A renovation of the University of Alabama’s Bryant-Denny Stadium was slowed earlier this week when it was revealed that at least 10 construction workers had tested positive for COVID-19. While that would be enough to slow the construction project, the bigger issue is one of uncertainty and transparency. AL.com reported that hundreds of workers were lined up for tests and the construction site, while reopened, was basically a ghost town:
An outbreak of the coronavirus at Bryant-Denny Stadium has endangered the safety of the construction crew and subcontractors working on the University of Alabama’s renovation project, AL.com has learned.
More than 10 people have tested positive for COVID-19, according to people familiar with the outbreak, but the number could be much higher.
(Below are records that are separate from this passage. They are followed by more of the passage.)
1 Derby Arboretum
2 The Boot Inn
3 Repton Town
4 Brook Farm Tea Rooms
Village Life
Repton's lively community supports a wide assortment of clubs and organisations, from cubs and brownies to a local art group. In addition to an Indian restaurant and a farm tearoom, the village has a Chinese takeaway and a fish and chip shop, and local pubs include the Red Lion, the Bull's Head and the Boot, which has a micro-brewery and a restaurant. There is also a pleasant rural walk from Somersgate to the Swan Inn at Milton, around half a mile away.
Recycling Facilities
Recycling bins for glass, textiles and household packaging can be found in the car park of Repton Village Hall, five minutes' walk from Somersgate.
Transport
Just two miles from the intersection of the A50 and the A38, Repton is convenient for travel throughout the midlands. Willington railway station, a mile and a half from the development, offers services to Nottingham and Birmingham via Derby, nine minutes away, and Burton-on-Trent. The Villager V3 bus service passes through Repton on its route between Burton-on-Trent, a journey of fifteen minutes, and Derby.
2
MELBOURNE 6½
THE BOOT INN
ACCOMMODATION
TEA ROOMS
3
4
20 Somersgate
With so many exposures, there is a fear that more positive cases linked to the job site are inevitable.
The large number of positive tests means, essentially, everyone at the job site could have been exposed.
Meanwhile, in Florida the entire state’s database came under scrutiny when the manager of the COVID-19 dashboard was fired. She claims she was removed from the project under pressure to change data while the Governor’s office disputes that claim. Either way, the result is the same a dataset that is opaque and uncertainty about the numbers coming out of Florida.
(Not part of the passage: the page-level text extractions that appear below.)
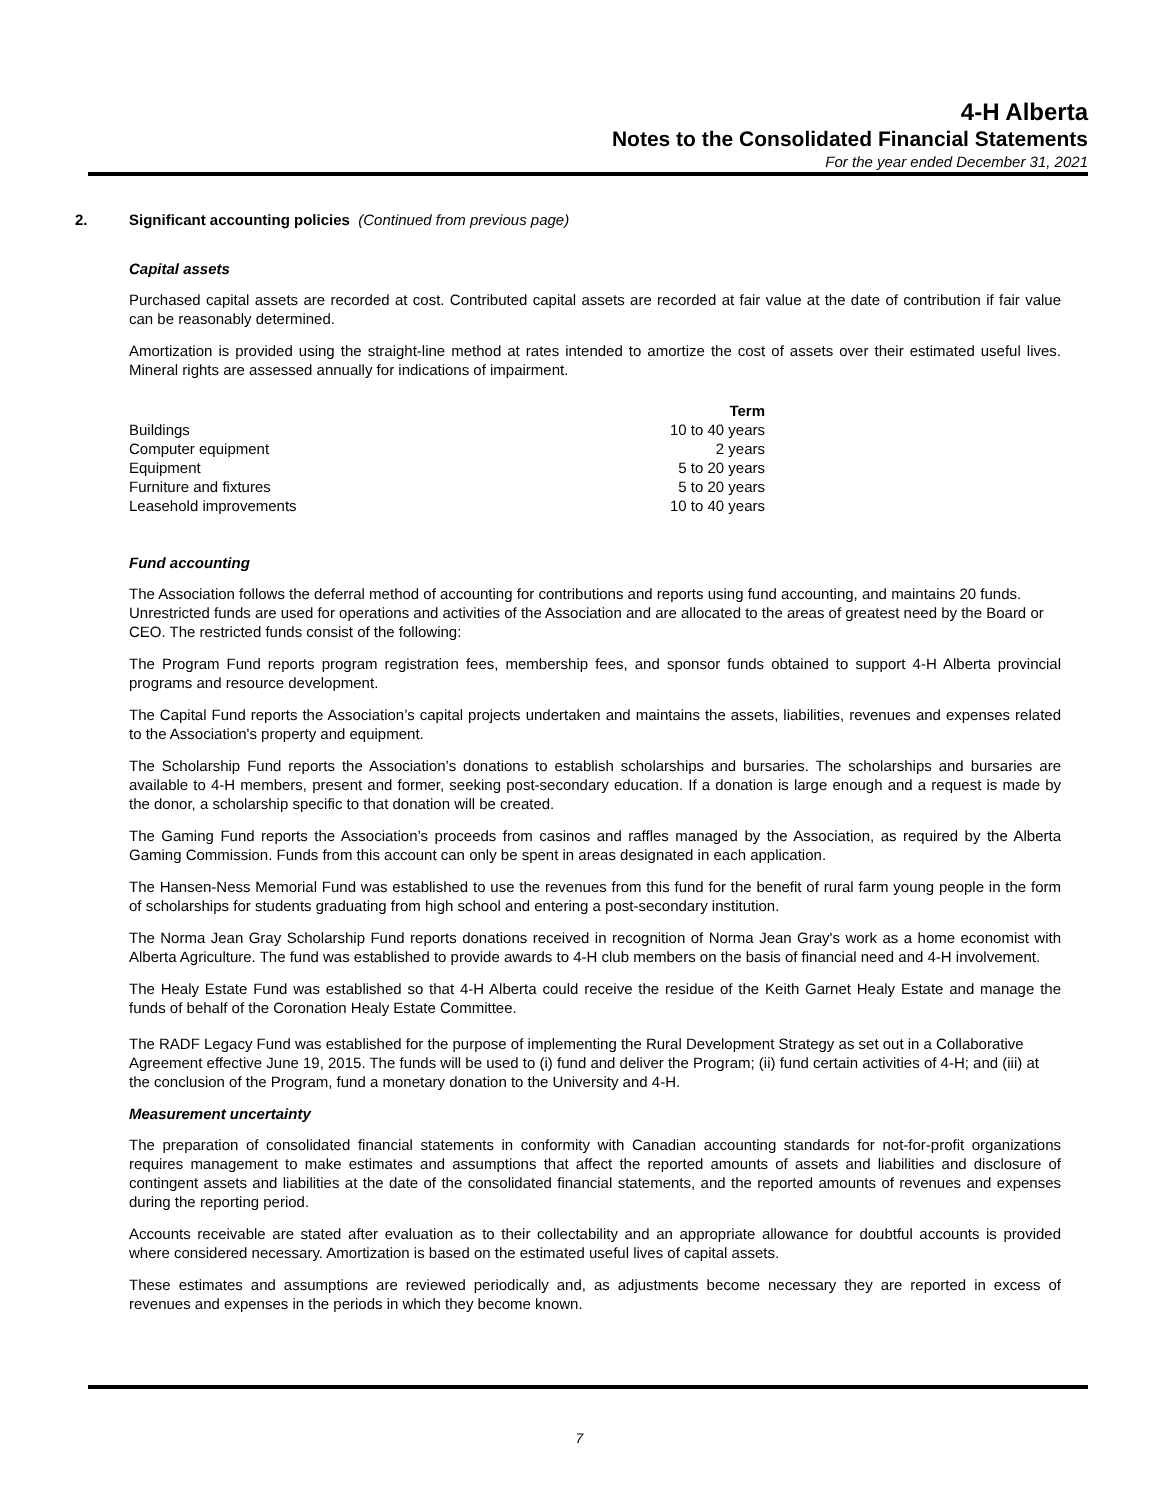4-H Alberta
Notes to the Consolidated Financial Statements
For the year ended December 31, 2021
2. Significant accounting policies (Continued from previous page)
Capital assets
Purchased capital assets are recorded at cost. Contributed capital assets are recorded at fair value at the date of contribution if fair value can be reasonably determined.
Amortization is provided using the straight-line method at rates intended to amortize the cost of assets over their estimated useful lives. Mineral rights are assessed annually for indications of impairment.
| | Term |
| --- | --- |
| Buildings | 10 to 40 years |
| Computer equipment | 2 years |
| Equipment | 5 to 20 years |
| Furniture and fixtures | 5 to 20 years |
| Leasehold improvements | 10 to 40 years |
Fund accounting
The Association follows the deferral method of accounting for contributions and reports using fund accounting, and maintains 20 funds. Unrestricted funds are used for operations and activities of the Association and are allocated to the areas of greatest need by the Board or CEO. The restricted funds consist of the following:
The Program Fund reports program registration fees, membership fees, and sponsor funds obtained to support 4-H Alberta provincial programs and resource development.
The Capital Fund reports the Association’s capital projects undertaken and maintains the assets, liabilities, revenues and expenses related to the Association's property and equipment.
The Scholarship Fund reports the Association’s donations to establish scholarships and bursaries. The scholarships and bursaries are available to 4-H members, present and former, seeking post-secondary education. If a donation is large enough and a request is made by the donor, a scholarship specific to that donation will be created.
The Gaming Fund reports the Association’s proceeds from casinos and raffles managed by the Association, as required by the Alberta Gaming Commission. Funds from this account can only be spent in areas designated in each application.
The Hansen-Ness Memorial Fund was established to use the revenues from this fund for the benefit of rural farm young people in the form of scholarships for students graduating from high school and entering a post-secondary institution.
The Norma Jean Gray Scholarship Fund reports donations received in recognition of Norma Jean Gray's work as a home economist with Alberta Agriculture. The fund was established to provide awards to 4-H club members on the basis of financial need and 4-H involvement.
The Healy Estate Fund was established so that 4-H Alberta could receive the residue of the Keith Garnet Healy Estate and manage the funds of behalf of the Coronation Healy Estate Committee.
The RADF Legacy Fund was established for the purpose of implementing the Rural Development Strategy as set out in a Collaborative Agreement effective June 19, 2015. The funds will be used to (i) fund and deliver the Program; (ii) fund certain activities of 4-H; and (iii) at the conclusion of the Program, fund a monetary donation to the University and 4-H.
Measurement uncertainty
The preparation of consolidated financial statements in conformity with Canadian accounting standards for not-for-profit organizations requires management to make estimates and assumptions that affect the reported amounts of assets and liabilities and disclosure of contingent assets and liabilities at the date of the consolidated financial statements, and the reported amounts of revenues and expenses during the reporting period.
Accounts receivable are stated after evaluation as to their collectability and an appropriate allowance for doubtful accounts is provided where considered necessary. Amortization is based on the estimated useful lives of capital assets.
These estimates and assumptions are reviewed periodically and, as adjustments become necessary they are reported in excess of revenues and expenses in the periods in which they become known.
7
Which brings us to baseball and the ongoing discussions between the players and the league on whether they will be able to bring baseball back in 2020 and what that might look like. Al had a great breakdown of what I consider to be the most comprehensive piece on the topic from ESPN this week. But two of the unspecified ingredients in that plan being successful are transparency and certainty. For their plan to work players and baseball staff need to trust that the league is being upfront with them about tests, data and procedures. The league needs to trust that the information it’s getting from cities, states and labs is correct. While I’m hopeful that level of transparency and certainty from MLB stakeholders is possible, I’m skeptical we live in a world that can guarantee it at this point in time.
*I’ll save Al the trouble of a “no partisan politics in the comments” disclaimer. The point of this post is transparency and certainty as necessary preconditions to baseball coming back in 2020, not who’s correct in the Florida case.